Traditional knowledge is “a cumulative body of knowledge, practice and belief, evolving by adaptive processes and handed down through generations by cultural transmission, about the relationship of living beings (including humans) with one another and with their environment,” writes UNESCO’s Douglas Nakashima, citing ecologist Fikret Berkes, a professor at Canada’s University of Manitoba, in the UNESCO Science Report: Towards 2030.

Currently, UNESCO and the U.N. Framework Convention on Climate Change (UNFCCC) are combining indigenous and traditional knowledge with science in efforts to respond to climate change.


The U.N. development framework includes a provision through Sustainable Development Goal (SDG) 5, to develop policies and legislation that ensure women can achieve gender equality by 2030.

“I think these are opportunities to really push, but it really takes political will and different forms of action, from policy reforms to actual implementation because we also need to change the social aspect, the view that women are inferior,” Carling said.

SDG 4 addresses the need for inclusive and equal access to education and lifelong learning opportunities for all.

“That’s part of the enabling environment – if women feel discriminated against, if they’re always made to feel inferior, then the tendency is really to drop out (of school). It’s not encouraging for them, and they have to struggle every day to assert themselves if they’re in the kind of environment where they’re always seen as inferior, where they’re bullied or subject to forms of harassment,” Carling said.
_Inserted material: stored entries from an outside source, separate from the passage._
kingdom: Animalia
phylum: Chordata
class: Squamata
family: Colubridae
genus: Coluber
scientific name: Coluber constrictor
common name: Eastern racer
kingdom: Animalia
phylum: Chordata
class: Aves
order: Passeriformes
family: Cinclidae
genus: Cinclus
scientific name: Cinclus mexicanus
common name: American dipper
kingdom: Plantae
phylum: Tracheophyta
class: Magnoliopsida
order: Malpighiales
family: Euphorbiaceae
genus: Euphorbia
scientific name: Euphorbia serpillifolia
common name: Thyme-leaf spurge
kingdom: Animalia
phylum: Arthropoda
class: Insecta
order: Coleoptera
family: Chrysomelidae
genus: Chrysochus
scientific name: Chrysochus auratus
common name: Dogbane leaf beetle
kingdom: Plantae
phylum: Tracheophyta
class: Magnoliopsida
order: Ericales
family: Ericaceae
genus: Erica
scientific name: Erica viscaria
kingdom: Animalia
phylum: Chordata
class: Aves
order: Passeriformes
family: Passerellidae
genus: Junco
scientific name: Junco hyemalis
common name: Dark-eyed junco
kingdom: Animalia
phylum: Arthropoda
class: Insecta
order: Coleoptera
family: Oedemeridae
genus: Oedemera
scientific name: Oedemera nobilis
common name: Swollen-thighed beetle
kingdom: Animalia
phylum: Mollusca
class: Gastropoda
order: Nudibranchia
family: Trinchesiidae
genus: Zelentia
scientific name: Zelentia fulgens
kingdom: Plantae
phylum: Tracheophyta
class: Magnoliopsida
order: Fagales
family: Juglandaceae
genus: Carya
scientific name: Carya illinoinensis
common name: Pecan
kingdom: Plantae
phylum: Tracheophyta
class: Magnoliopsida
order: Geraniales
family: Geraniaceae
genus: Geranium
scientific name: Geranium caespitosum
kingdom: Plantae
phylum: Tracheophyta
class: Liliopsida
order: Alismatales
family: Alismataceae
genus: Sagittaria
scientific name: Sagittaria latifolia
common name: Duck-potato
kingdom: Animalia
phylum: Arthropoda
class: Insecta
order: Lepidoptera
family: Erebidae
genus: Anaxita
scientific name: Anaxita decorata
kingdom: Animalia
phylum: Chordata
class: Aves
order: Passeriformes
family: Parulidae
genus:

The patriarchal system is not just in the non-indigenous community, but also within our own culture and systems and in the wider society – even in indigenous systems women lack participation in decision-making, she said.

Carling also recommends the use of social media to positively promote women and tell stories about the contributions of women.

“There’s a cycle of disempowerment of women – because of their lack of education they won’t be able to develop their talents, their skills and further their knowledge in that sense,” she added. “They get trapped in a cycle of poverty, cycle of discrimination, economic disempowerment, lack of confidence to participate in decision-making.”